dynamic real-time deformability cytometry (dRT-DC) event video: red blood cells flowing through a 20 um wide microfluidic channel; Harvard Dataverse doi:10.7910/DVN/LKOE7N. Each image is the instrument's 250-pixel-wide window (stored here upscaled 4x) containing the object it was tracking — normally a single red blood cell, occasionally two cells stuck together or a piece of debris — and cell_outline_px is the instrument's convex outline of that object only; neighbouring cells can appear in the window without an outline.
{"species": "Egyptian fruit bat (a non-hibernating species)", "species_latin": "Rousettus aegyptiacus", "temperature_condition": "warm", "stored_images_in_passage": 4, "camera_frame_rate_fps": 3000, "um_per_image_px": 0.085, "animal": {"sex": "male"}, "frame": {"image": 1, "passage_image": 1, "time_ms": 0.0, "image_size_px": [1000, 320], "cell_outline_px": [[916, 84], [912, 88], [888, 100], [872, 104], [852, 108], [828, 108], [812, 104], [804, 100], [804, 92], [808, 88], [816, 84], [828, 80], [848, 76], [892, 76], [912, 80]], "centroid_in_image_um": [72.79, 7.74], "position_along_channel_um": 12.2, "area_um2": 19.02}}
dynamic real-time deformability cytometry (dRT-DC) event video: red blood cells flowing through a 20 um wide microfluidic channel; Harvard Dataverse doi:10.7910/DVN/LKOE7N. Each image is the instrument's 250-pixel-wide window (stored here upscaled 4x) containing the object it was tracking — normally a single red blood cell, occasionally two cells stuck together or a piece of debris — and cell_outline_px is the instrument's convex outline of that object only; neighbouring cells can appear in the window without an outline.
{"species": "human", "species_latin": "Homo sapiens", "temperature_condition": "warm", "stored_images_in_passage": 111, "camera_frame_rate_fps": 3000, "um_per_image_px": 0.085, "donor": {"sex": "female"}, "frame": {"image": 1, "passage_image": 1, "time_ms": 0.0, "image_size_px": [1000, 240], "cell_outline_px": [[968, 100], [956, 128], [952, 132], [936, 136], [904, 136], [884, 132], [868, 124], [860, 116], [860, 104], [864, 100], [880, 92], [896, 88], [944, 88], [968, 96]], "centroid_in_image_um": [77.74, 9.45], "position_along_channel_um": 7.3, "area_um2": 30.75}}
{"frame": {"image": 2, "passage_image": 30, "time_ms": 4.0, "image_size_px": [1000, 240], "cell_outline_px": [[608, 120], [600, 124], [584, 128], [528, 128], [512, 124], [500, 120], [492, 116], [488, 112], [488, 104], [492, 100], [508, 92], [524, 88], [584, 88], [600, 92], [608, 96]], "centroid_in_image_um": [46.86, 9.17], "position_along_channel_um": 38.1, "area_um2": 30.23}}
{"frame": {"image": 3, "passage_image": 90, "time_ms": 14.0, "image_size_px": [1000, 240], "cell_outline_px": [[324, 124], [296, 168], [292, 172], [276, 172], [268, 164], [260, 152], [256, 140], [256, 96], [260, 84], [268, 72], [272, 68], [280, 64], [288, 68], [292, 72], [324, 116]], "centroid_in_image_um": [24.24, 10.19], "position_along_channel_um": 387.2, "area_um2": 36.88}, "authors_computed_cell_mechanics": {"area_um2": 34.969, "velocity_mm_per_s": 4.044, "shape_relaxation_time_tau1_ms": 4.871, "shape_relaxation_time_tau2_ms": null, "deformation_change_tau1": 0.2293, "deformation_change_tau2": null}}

^^^^^^^^

> **DESCRIPTION OF THE TASK**: Your task is to reproduce all of the records exactly.

> **WORKED SOLUTION**:
dynamic real-time deformability cytometry (dRT-DC) event video: red blood cells flowing through a 20 um wide microfluidic channel; Harvard Dataverse doi:10.7910/DVN/LKOE7N. Each image is the instrument's 250-pixel-wide window (stored here upscaled 4x) containing the object it was tracking — normally a single red blood cell, occasionally two cells stuck together or a piece of debris — and cell_outline_px is the instrument's convex outline of that object only; neighbouring cells can appear in the window without an outline.
{"species": "Egyptian fruit bat (a non-hibernating species)", "species_latin": "Rousettus aegyptiacus", "temperature_condition": "warm", "stored_images_in_passage": 4, "camera_frame_rate_fps": 3000, "um_per_image_px": 0.085, "animal": {"sex": "male"}, "frame": {"image": 1, "passage_image": 1, "time_ms": 0.0, "image_size_px": [1000, 320], "cell_outline_px": [[916, 84], [912, 88], [888, 100], [872, 104], [852, 108], [828, 108], [812, 104], [804, 100], [804, 92], [808, 88], [816, 84], [828, 80], [848, 76], [892, 76], [912, 80]], "centroid_in_image_um": [72.79, 7.74], "position_along_channel_um": 12.2, "area_um2": 19.02}}
dynamic real-time deformability cytometry (dRT-DC) event video: red blood cells flowing through a 20 um wide microfluidic channel; Harvard Dataverse doi:10.7910/DVN/LKOE7N. Each image is the instrument's 250-pixel-wide window (stored here upscaled 4x) containing the object it was tracking — normally a single red blood cell, occasionally two cells stuck together or a piece of debris — and cell_outline_px is the instrument's convex outline of that object only; neighbouring cells can appear in the window without an outline.
{"species": "human", "species_latin": "Homo sapiens", "temperature_condition": "warm", "stored_images_in_passage": 111, "camera_frame_rate_fps": 3000, "um_per_image_px": 0.085, "donor": {"sex": "female"}, "frame": {"image": 1, "passage_image": 1, "time_ms": 0.0, "image_size_px": [1000, 240], "cell_outline_px": [[968, 100], [956, 128], [952, 132], [936, 136], [904, 136], [884, 132], [868, 124], [860, 116], [860, 104], [864, 100], [880, 92], [896, 88], [944, 88], [968, 96]], "centroid_in_image_um": [77.74, 9.45], "position_along_channel_um": 7.3, "area_um2": 30.75}}
{"frame": {"image": 2, "passage_image": 30, "time_ms": 4.0, "image_size_px": [1000, 240], "cell_outline_px": [[608, 120], [600, 124], [584, 128], [528, 128], [512, 124], [500, 120], [492, 116], [488, 112], [488, 104], [492, 100], [508, 92], [524, 88], [584, 88], [600, 92], [608, 96]], "centroid_in_image_um": [46.86, 9.17], "position_along_channel_um": 38.1, "area_um2": 30.23}}
{"frame": {"image": 3, "passage_image": 90, "time_ms": 14.0, "image_size_px": [1000, 240], "cell_outline_px": [[324, 124], [296, 168], [292, 172], [276, 172], [268, 164], [260, 152], [256, 140], [256, 96], [260, 84], [268, 72], [272, 68], [280, 64], [288, 68], [292, 72], [324, 116]], "centroid_in_image_um": [24.24, 10.19], "position_along_channel_um": 387.2, "area_um2": 36.88}, "authors_computed_cell_mechanics": {"area_um2": 34.969, "velocity_mm_per_s": 4.044, "shape_relaxation_time_tau1_ms": 4.871, "shape_relaxation_time_tau2_ms": null, "deformation_change_tau1": 0.2293, "deformation_change_tau2": null}}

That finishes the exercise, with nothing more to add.